_Extracted information_

**********

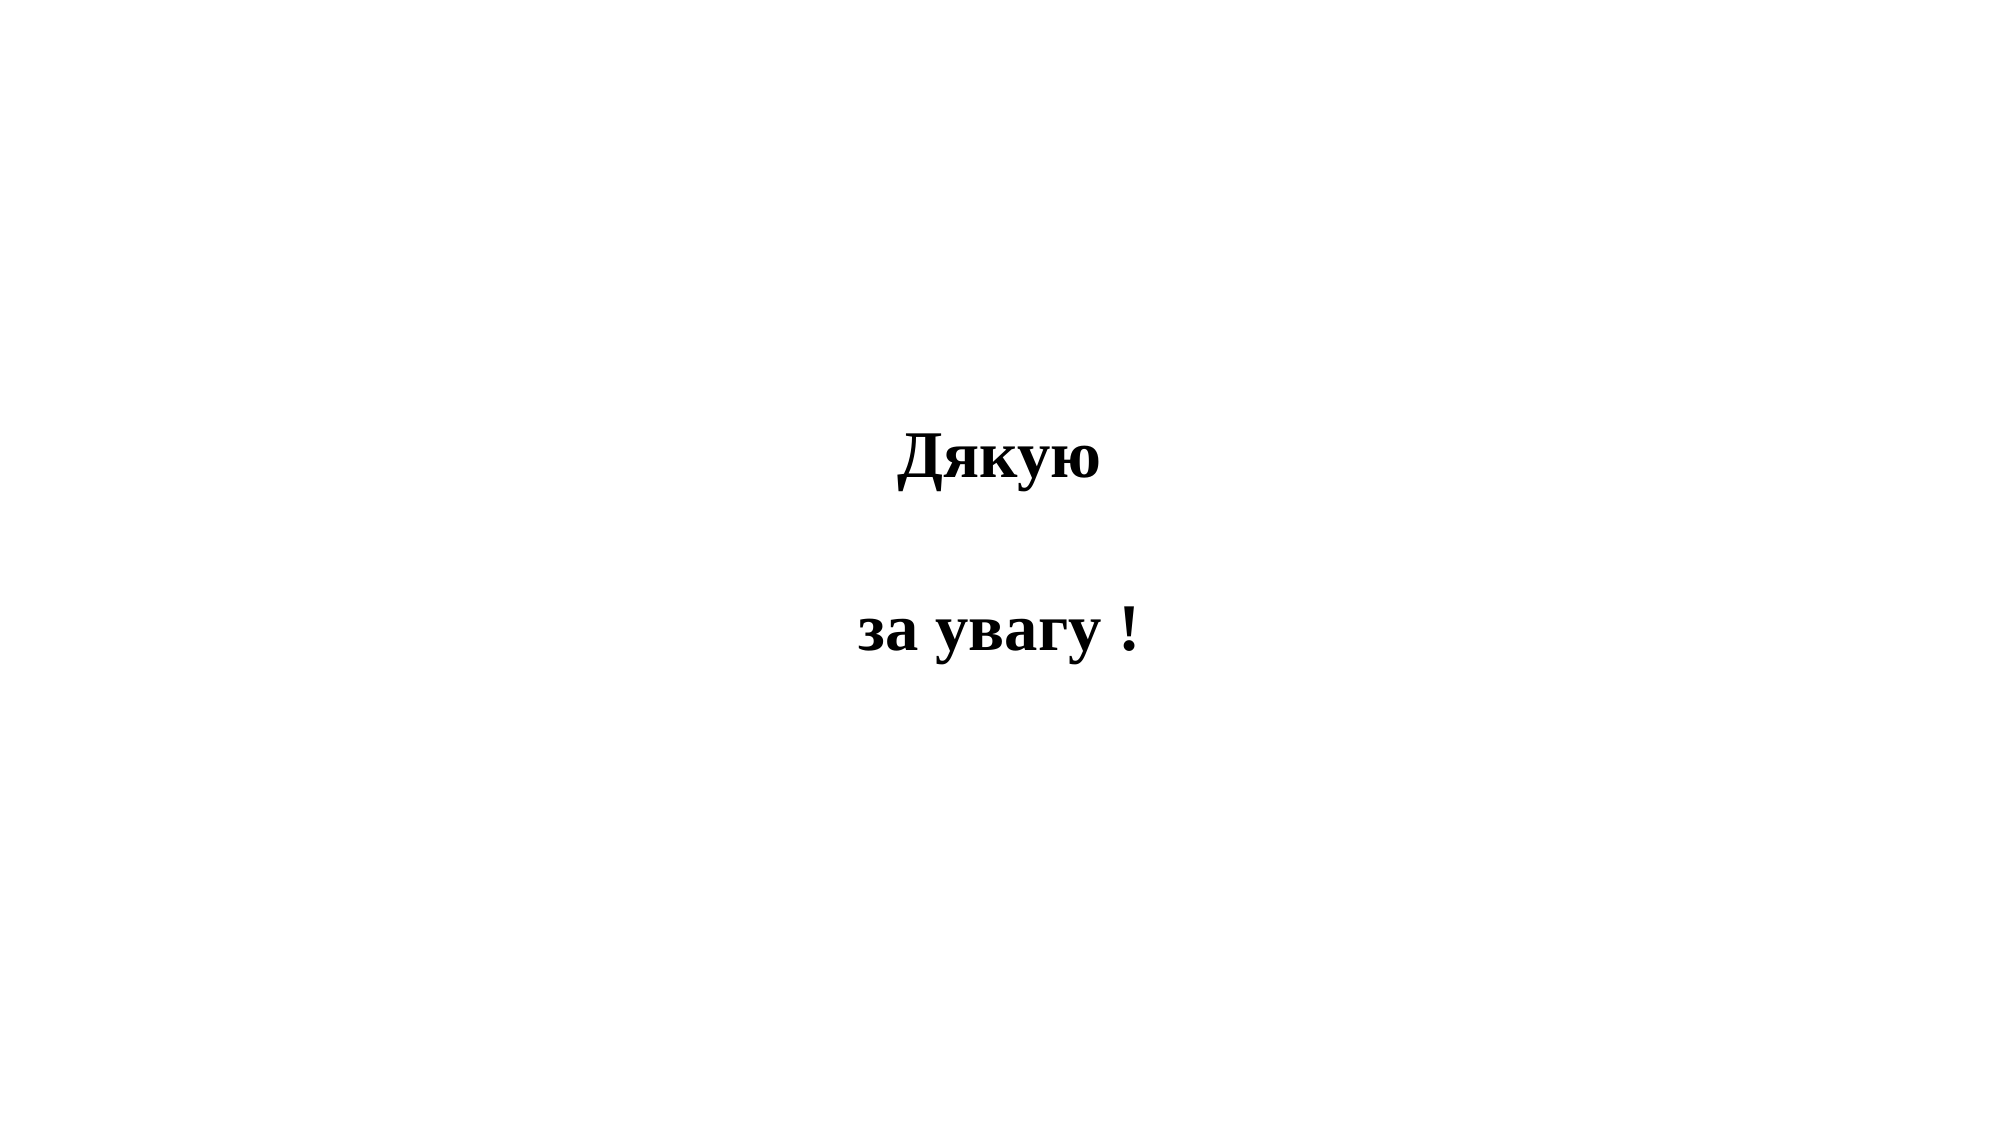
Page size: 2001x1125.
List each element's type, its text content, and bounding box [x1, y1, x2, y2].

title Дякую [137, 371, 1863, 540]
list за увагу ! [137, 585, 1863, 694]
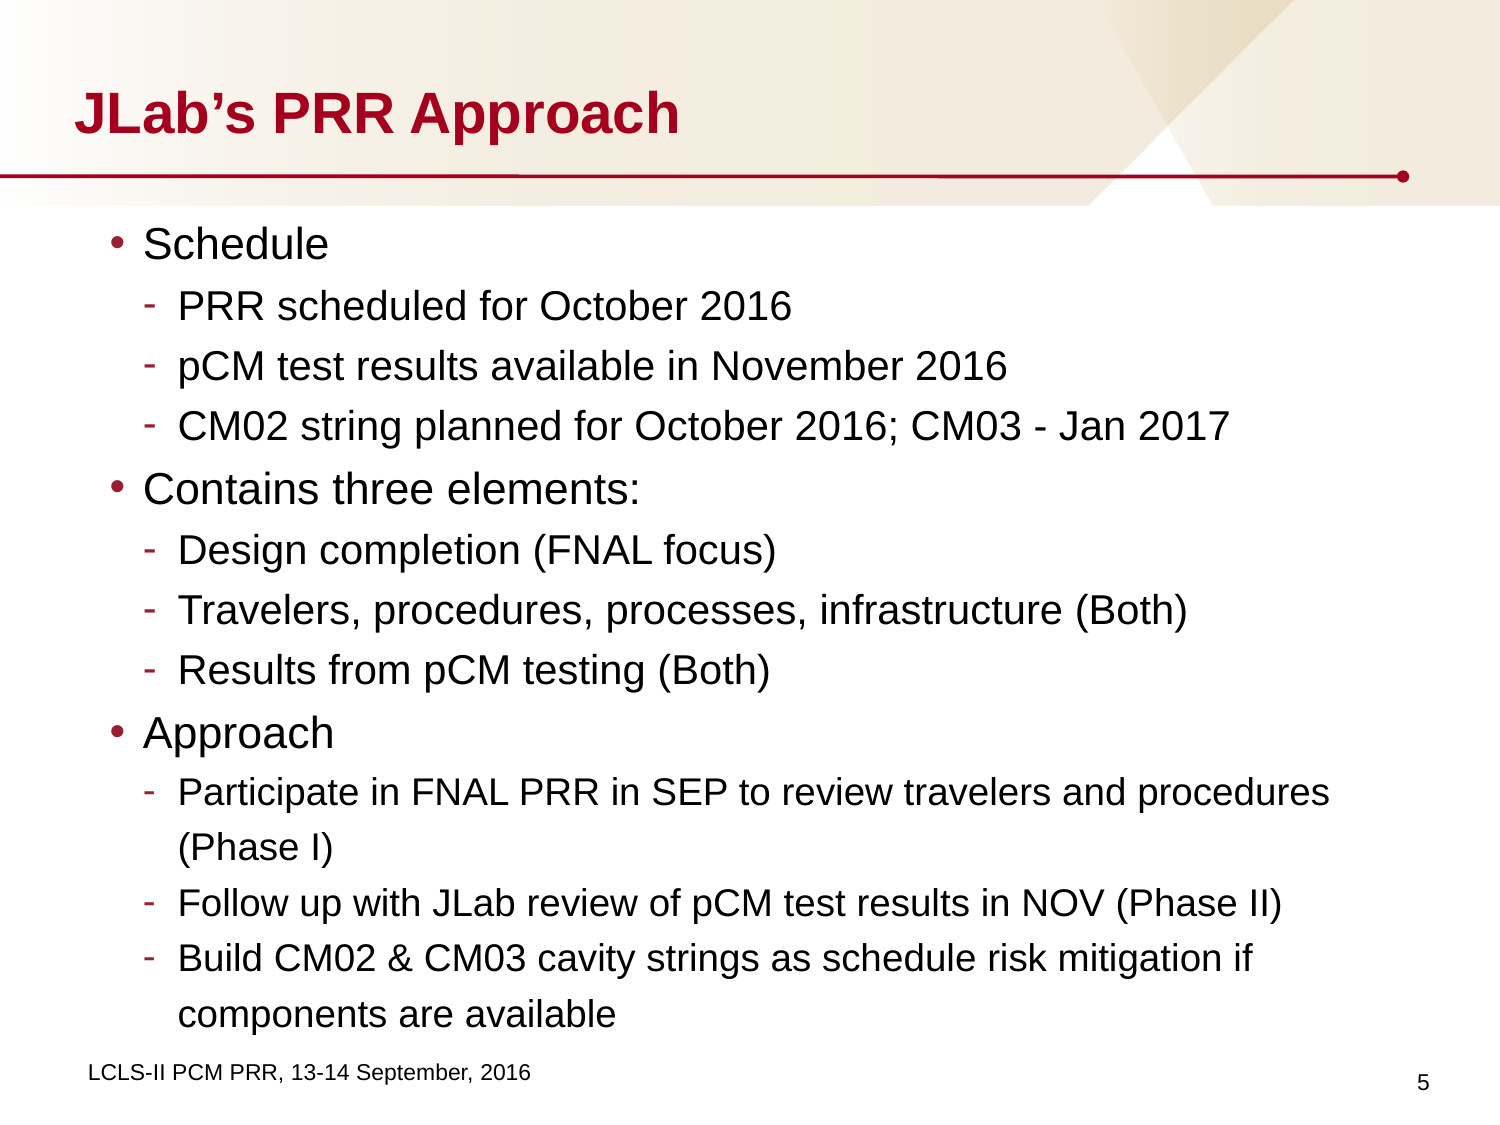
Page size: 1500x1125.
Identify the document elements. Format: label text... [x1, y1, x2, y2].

**********

_Exercise goal_
Retype all the data exactly. Omit pictures.

_Completed task_
Page size: 2001x1125.
List each element's type, its text content, and bounding box [x1, y1, x2, y2].

title Дякую [137, 371, 1863, 540]
list за увагу ! [137, 585, 1863, 694]
Page size: 1500x1125.
Identify the document elements. Format: label text... [x1, y1, x2, y2].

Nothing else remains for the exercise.